Transcribe the whole listing exactly.

----

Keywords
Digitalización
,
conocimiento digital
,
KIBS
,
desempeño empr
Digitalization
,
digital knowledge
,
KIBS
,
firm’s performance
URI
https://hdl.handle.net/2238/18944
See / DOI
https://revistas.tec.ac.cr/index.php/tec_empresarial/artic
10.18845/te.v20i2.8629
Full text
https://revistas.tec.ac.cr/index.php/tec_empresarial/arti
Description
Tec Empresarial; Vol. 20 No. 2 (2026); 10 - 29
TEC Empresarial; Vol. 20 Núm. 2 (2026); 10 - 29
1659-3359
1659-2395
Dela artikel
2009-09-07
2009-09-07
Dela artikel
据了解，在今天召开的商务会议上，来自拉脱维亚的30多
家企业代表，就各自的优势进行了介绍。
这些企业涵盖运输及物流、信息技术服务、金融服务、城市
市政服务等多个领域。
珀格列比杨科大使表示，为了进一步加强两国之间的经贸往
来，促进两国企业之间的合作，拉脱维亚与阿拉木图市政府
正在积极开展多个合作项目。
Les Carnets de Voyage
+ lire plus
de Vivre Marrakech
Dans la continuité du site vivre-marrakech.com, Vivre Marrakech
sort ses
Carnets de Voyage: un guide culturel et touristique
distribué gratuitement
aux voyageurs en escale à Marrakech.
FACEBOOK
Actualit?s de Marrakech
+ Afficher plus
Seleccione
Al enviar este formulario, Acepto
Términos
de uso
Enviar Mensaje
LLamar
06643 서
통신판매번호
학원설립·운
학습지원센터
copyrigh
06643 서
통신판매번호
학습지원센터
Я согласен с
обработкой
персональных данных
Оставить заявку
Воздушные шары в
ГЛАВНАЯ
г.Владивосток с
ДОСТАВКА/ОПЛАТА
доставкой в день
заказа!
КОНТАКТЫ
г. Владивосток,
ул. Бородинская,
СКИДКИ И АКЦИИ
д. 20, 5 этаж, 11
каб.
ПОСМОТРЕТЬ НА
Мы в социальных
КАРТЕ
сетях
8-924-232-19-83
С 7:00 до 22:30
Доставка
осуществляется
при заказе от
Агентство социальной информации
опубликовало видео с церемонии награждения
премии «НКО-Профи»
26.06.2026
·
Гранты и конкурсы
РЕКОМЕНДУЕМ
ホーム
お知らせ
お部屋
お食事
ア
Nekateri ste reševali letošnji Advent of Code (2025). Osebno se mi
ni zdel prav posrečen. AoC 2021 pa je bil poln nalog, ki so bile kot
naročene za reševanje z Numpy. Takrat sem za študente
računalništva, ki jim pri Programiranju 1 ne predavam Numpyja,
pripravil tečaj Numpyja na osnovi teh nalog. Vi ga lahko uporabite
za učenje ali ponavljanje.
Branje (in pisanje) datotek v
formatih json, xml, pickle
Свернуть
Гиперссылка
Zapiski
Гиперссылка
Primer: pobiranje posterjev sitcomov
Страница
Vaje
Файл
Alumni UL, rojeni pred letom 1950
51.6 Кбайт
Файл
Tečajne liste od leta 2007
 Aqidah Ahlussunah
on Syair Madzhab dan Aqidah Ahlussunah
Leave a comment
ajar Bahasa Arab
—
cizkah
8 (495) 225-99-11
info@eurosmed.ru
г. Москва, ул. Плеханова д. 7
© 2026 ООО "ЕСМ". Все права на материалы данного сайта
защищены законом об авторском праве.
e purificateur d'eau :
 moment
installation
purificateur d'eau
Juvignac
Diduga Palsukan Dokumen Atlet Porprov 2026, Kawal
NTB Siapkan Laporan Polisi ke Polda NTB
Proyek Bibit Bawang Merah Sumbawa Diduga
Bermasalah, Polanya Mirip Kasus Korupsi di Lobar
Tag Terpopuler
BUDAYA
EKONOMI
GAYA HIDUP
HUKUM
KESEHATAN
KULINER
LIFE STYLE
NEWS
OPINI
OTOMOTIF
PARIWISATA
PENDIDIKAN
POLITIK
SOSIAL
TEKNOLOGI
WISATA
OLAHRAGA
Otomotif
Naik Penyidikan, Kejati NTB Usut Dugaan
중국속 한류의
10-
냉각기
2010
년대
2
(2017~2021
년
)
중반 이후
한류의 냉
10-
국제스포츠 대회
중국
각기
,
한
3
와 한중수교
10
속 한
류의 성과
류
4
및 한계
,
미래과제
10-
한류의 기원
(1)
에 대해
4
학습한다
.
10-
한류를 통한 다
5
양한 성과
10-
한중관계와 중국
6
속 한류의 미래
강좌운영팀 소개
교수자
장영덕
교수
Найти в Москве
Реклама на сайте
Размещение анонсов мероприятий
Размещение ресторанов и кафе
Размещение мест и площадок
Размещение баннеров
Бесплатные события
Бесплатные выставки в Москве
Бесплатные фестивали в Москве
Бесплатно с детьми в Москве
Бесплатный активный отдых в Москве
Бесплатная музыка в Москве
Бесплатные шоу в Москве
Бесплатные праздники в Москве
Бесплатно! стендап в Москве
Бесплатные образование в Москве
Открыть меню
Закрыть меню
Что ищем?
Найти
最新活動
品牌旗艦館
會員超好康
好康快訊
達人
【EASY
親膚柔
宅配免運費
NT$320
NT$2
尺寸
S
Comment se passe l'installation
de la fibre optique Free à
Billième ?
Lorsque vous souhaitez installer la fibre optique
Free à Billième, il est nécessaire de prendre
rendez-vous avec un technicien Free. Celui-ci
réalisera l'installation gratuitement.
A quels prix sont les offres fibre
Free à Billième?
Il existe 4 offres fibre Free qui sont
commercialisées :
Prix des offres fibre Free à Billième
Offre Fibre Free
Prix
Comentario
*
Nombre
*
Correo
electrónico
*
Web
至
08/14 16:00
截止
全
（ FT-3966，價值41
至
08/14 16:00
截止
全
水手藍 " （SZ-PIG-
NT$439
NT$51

----

▶ **TASK RESULT**
Keywords
Digitalización
,
conocimiento digital
,
KIBS
,
desempeño empr
Digitalization
,
digital knowledge
,
KIBS
,
firm’s performance
URI
https://hdl.handle.net/2238/18944
See / DOI
https://revistas.tec.ac.cr/index.php/tec_empresarial/artic
10.18845/te.v20i2.8629
Full text
https://revistas.tec.ac.cr/index.php/tec_empresarial/arti
Description
Tec Empresarial; Vol. 20 No. 2 (2026); 10 - 29
TEC Empresarial; Vol. 20 Núm. 2 (2026); 10 - 29
1659-3359
1659-2395
Dela artikel
2009-09-07
2009-09-07
Dela artikel
据了解，在今天召开的商务会议上，来自拉脱维亚的30多
家企业代表，就各自的优势进行了介绍。
这些企业涵盖运输及物流、信息技术服务、金融服务、城市
市政服务等多个领域。
珀格列比杨科大使表示，为了进一步加强两国之间的经贸往
来，促进两国企业之间的合作，拉脱维亚与阿拉木图市政府
正在积极开展多个合作项目。
Les Carnets de Voyage
+ lire plus
de Vivre Marrakech
Dans la continuité du site vivre-marrakech.com, Vivre Marrakech
sort ses
Carnets de Voyage: un guide culturel et touristique
distribué gratuitement
aux voyageurs en escale à Marrakech.
FACEBOOK
Actualit?s de Marrakech
+ Afficher plus
Seleccione
Al enviar este formulario, Acepto
Términos
de uso
Enviar Mensaje
LLamar
06643 서
통신판매번호
학원설립·운
학습지원센터
copyrigh
06643 서
통신판매번호
학습지원센터
Я согласен с
обработкой
персональных данных
Оставить заявку
Воздушные шары в
ГЛАВНАЯ
г.Владивосток с
ДОСТАВКА/ОПЛАТА
доставкой в день
заказа!
КОНТАКТЫ
г. Владивосток,
ул. Бородинская,
СКИДКИ И АКЦИИ
д. 20, 5 этаж, 11
каб.
ПОСМОТРЕТЬ НА
Мы в социальных
КАРТЕ
сетях
8-924-232-19-83
С 7:00 до 22:30
Доставка
осуществляется
при заказе от
Агентство социальной информации
опубликовало видео с церемонии награждения
премии «НКО-Профи»
26.06.2026
·
Гранты и конкурсы
РЕКОМЕНДУЕМ
ホーム
お知らせ
お部屋
お食事
ア
Nekateri ste reševali letošnji Advent of Code (2025). Osebno se mi
ni zdel prav posrečen. AoC 2021 pa je bil poln nalog, ki so bile kot
naročene za reševanje z Numpy. Takrat sem za študente
računalništva, ki jim pri Programiranju 1 ne predavam Numpyja,
pripravil tečaj Numpyja na osnovi teh nalog. Vi ga lahko uporabite
za učenje ali ponavljanje.
Branje (in pisanje) datotek v
formatih json, xml, pickle
Свернуть
Гиперссылка
Zapiski
Гиперссылка
Primer: pobiranje posterjev sitcomov
Страница
Vaje
Файл
Alumni UL, rojeni pred letom 1950
51.6 Кбайт
Файл
Tečajne liste od leta 2007
 Aqidah Ahlussunah
on Syair Madzhab dan Aqidah Ahlussunah
Leave a comment
ajar Bahasa Arab
—
cizkah
8 (495) 225-99-11
info@eurosmed.ru
г. Москва, ул. Плеханова д. 7
© 2026 ООО "ЕСМ". Все права на материалы данного сайта
защищены законом об авторском праве.
e purificateur d'eau :
 moment
installation
purificateur d'eau
Juvignac
Diduga Palsukan Dokumen Atlet Porprov 2026, Kawal
NTB Siapkan Laporan Polisi ke Polda NTB
Proyek Bibit Bawang Merah Sumbawa Diduga
Bermasalah, Polanya Mirip Kasus Korupsi di Lobar
Tag Terpopuler
BUDAYA
EKONOMI
GAYA HIDUP
HUKUM
KESEHATAN
KULINER
LIFE STYLE
NEWS
OPINI
OTOMOTIF
PARIWISATA
PENDIDIKAN
POLITIK
SOSIAL
TEKNOLOGI
WISATA
OLAHRAGA
Otomotif
Naik Penyidikan, Kejati NTB Usut Dugaan
중국속 한류의
10-
냉각기
2010
년대
2
(2017~2021
년
)
중반 이후
한류의 냉
10-
국제스포츠 대회
중국
각기
,
한
3
와 한중수교
10
속 한
류의 성과
류
4
및 한계
,
미래과제
10-
한류의 기원
(1)
에 대해
4
학습한다
.
10-
한류를 통한 다
5
양한 성과
10-
한중관계와 중국
6
속 한류의 미래
강좌운영팀 소개
교수자
장영덕
교수
Найти в Москве
Реклама на сайте
Размещение анонсов мероприятий
Размещение ресторанов и кафе
Размещение мест и площадок
Размещение баннеров
Бесплатные события
Бесплатные выставки в Москве
Бесплатные фестивали в Москве
Бесплатно с детьми в Москве
Бесплатный активный отдых в Москве
Бесплатная музыка в Москве
Бесплатные шоу в Москве
Бесплатные праздники в Москве
Бесплатно! стендап в Москве
Бесплатные образование в Москве
Открыть меню
Закрыть меню
Что ищем?
Найти
最新活動
品牌旗艦館
會員超好康
好康快訊
達人
【EASY
親膚柔
宅配免運費
NT$320
NT$2
尺寸
S
Comment se passe l'installation
de la fibre optique Free à
Billième ?
Lorsque vous souhaitez installer la fibre optique
Free à Billième, il est nécessaire de prendre
rendez-vous avec un technicien Free. Celui-ci
réalisera l'installation gratuitement.
A quels prix sont les offres fibre
Free à Billième?
Il existe 4 offres fibre Free qui sont
commercialisées :
Prix des offres fibre Free à Billième
Offre Fibre Free
Prix
Comentario
*
Nombre
*
Correo
electrónico
*
Web
至
08/14 16:00
截止
全
（ FT-3966，價值41
至
08/14 16:00
截止
全
水手藍 " （SZ-PIG-
NT$439
NT$51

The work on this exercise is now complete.